Key data points: Touch probability, break-and-hold rate, average rejection distance, best time for PDH/PDL interaction.
VWAP Reports
Volume-Weighted Average Price reports analyze how price interacts with VWAP throughout the session. They cover deviation bands, touch rates, and mean reversion tendencies.
VWAP is arguably the most important intraday reference level. Edgeful’s reports quantify what most traders already intuit — that price tends to revert to VWAP, especially during range-bound days.
Key data points: Deviation band touch rates, reversion probability by time of day, trend day vs. range day distinctions.
Weekly and Monthly Reports
Beyond daily patterns, Edgeful offers weekly and monthly reports that track seasonal tendencies, options expiration effects, and end-of-month flows. These are useful for swing traders and for setting weekly bias.
Key data points: Day-of-week performance, OPEX week patterns, month-end positioning, seasonal tendencies by instrument.
Limitations of Historical-Only Analysis
While Edgeful’s report library is genuinely comprehensive, there are important limitations to understand:
No real-time confirmation. Reports tell you what happened historically but can’t confirm whether today’s market is behaving consistently with historical patterns. A gap fill report says 70% of gaps fill, but you need real-time orderflow to assess whether this specific gap is likely to fill.
Static probabilities. Markets are dynamic. A report calculated from 5 years of data may not reflect the current volatility regime, interest rate environment, or options positioning. The statistical edge is real but needs to be filtered through current market context.
No execution layer. Knowing that an ORB setup has a 65% win rate is step one. Actually executing the trade — managing entries, stops, and targets — requires live market data that Edgeful doesn’t provide.
Complementing Reports with Live Data
The most effective use of statistical reports is as a pre-market preparation tool: check the reports, identify the highest-probability setups for today’s conditions, then use live data to confirm and execute.
This is where a platform like Profitabul comes in. Profitabul provides real-time orderflow visualization — you can see the actual buying and selling pressure as it happens. Combined with GEX heatmaps that show where options dealers are likely hedging, you get both the statistical edge (what should happen) and the confirmation (what is happening).
For traders who want the complete workflow — preparation with statistical reports, live execution with orderflow, and post-trade journaling — combining these tools creates a more complete trading process than either one alone.

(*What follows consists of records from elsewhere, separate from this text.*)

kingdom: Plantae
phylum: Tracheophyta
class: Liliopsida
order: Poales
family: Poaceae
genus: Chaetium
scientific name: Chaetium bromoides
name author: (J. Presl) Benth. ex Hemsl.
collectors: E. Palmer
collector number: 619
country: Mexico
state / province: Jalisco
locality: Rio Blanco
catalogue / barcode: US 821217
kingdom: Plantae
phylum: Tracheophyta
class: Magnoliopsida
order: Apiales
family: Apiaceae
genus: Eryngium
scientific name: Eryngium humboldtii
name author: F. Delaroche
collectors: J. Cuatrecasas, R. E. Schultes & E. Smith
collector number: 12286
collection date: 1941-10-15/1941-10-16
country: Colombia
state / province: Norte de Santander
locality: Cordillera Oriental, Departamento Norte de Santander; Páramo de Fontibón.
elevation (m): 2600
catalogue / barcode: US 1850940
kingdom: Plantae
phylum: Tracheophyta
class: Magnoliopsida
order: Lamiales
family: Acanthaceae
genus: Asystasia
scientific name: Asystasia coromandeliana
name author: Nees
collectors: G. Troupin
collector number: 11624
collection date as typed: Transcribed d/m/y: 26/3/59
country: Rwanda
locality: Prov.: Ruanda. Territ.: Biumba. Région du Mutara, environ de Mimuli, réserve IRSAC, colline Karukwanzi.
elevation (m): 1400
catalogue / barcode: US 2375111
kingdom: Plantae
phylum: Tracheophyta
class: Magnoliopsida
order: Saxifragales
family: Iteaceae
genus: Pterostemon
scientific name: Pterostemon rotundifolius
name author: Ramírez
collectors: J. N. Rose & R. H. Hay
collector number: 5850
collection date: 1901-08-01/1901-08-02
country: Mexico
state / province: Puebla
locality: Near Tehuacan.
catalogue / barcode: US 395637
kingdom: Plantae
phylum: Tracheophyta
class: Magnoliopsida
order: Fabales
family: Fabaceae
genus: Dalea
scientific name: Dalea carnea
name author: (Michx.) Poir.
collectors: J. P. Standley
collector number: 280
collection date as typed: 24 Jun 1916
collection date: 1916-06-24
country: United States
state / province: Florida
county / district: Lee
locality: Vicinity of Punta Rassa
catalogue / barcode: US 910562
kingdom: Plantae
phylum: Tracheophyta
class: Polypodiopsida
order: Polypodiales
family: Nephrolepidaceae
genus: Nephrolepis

Which Reports Should You Start With?
If you’re new to Edgeful, focus on these three report types first:
- Gap Fill — Simple, actionable, and relevant every single day
- Opening Range Breakout — High frequency of setups, strong statistical backing
- Previous Day High/Low — Universal reference levels that every day trader watches
Master these three before diving into the full 150+ report library. The goal isn’t to use every report — it’s to find the 3-5 that align with your trading style and use them consistently.